At that point, we said, okay, we need a bigger overhaul to the way that we actually deliver data outbound, which should rethink a bunch of the primitives that we built these individual queues per destination over the past two years, and should hopefully help us scale for the upcoming 3-5 years, as we 10x or 100x our volume.
And once we kind of acknowledged this was a problem, Rick Branson, who Alex has talked about a bunch, spearheaded the effort to actually architect the system that he called Centrifuge. Centrifuge effectively replaces the single queues that we have - one queue for Google Analytics, with one queue for Mixpanel, with one queue for Intercom, with what you can think of as almost being virtualized queues, or individual sets of queues on a per customer, per destination basis.
So we might have one queue for Google Analytics, which has all of Instacart’s data, but another one with all of New Relic’s data, and maybe another one with Fender’s data. This system - honestly, we hadn’t seen any really good prior art for.
[00:45:04.06] I think network flows are about the closest that you’d get to it, but those give you back pressure in terms of being able to say “Hey, there’s too much data here. Stop sending from the very TCP source that you have”, which is something that we can’t exactly enforce on our customers.
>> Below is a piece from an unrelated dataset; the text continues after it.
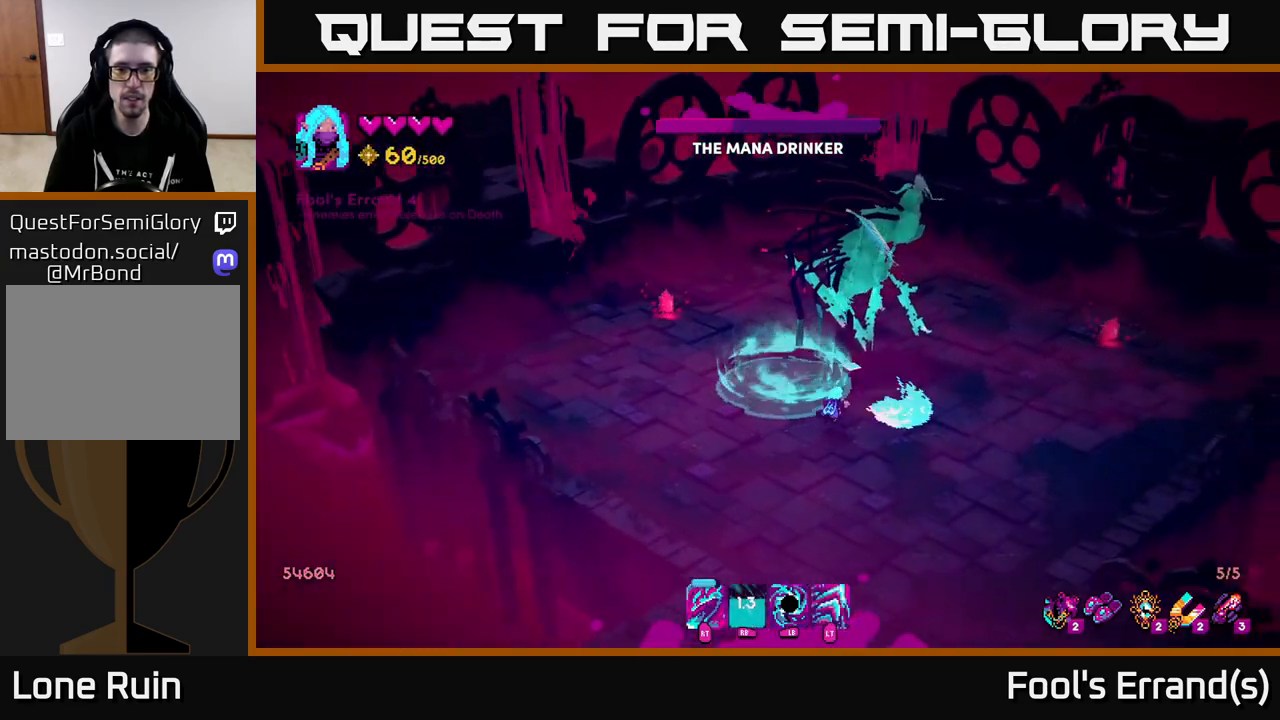
{"buttons": [], "left_stick": "center", "right_stick": "up", "events": [[33, "R2", "up"], [167, "R2", "down"], [200, "left_stick", "center"], [217, "R2", "up"], [317, "R2", "down"], [400, "R2", "up"]]}
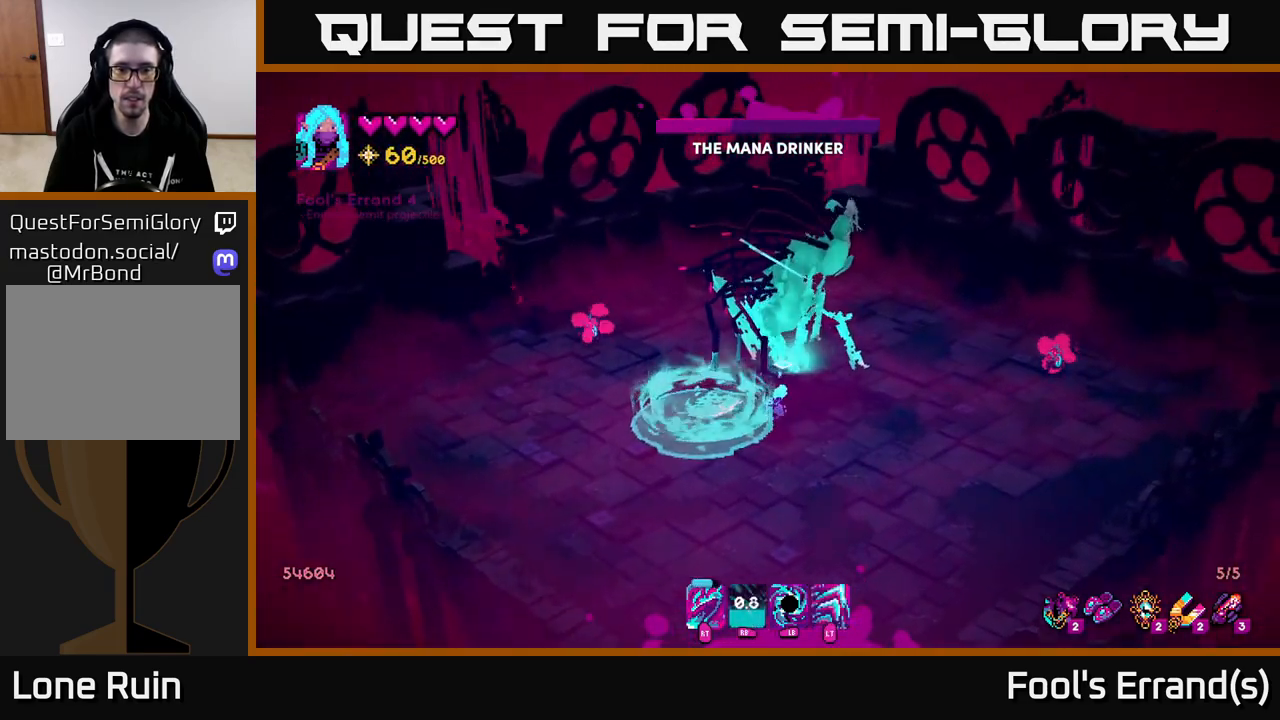
{"buttons": ["R2"], "left_stick": "right", "right_stick": "up", "events": [[17, "left_stick", "down"], [67, "L1", "down"], [200, "L1", "up"], [283, "left_stick", "down-right"], [317, "R2", "down"], [383, "left_stick", "right"], [417, "R2", "up"], [500, "R2", "down"]]}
So with this design in hand for Centrifuge, we started out on what actually turned into about a nine-month journey where we decided to roll Centrifuge out into production, and Centrifuge was responsible for all of the message delivery, the retries, and archiving of any data which wasn’t delivered, and then separately, Centrifuge would make requests into this new integration’s monoservice, which you could think of as being this intelligent proxy which would take this raw data in, and depending on where it’s going, make multiple requests to a third-party endpoint.
And for the rollout process there, like I said, we spent maybe a month or so designing it, then we began to actually consolidate the repo and move it in to be a single monoservice. We started building out the bones of Centrifuge for another three or four months or so, and we started cutting over our first traffic after about a five-month period.
Now, when we started cutting over traffic, we had this interesting problem, where if we’re sending traffic via two pipelines, and we have to test it end-to-end in whatever destination tool, if we both just mirror traffic and let them both go, we’ll end up with double counts in Google Analytics or double counts in Mixpanel. So we actually added a kind of serialization point in the middle, that both set of microservices would talk to, as well as the monolith, and effectively we’d do kind of a first-write wins type of scenario, where it creates some locks in Redis, and then only one of the messages would succeed through either pipeline.
We basically slowly ramped traffic in that manner, always checking the end-to-end metrics on it, always making sure that no matter which pipeline we were using, the delivery rates looked perfectly good. I’m sure actually Alex can talk to more of that rollout period, because it was definitely a little bit rocky in terms of how we rolled out the system… But about 2-3 months after that, we had fully tested all the scaling, cut over 100%, and we were feeling much better about the system’s stability. Looking at it today, it’s actually a very rock-solid and well-utilized piece of infrastructure.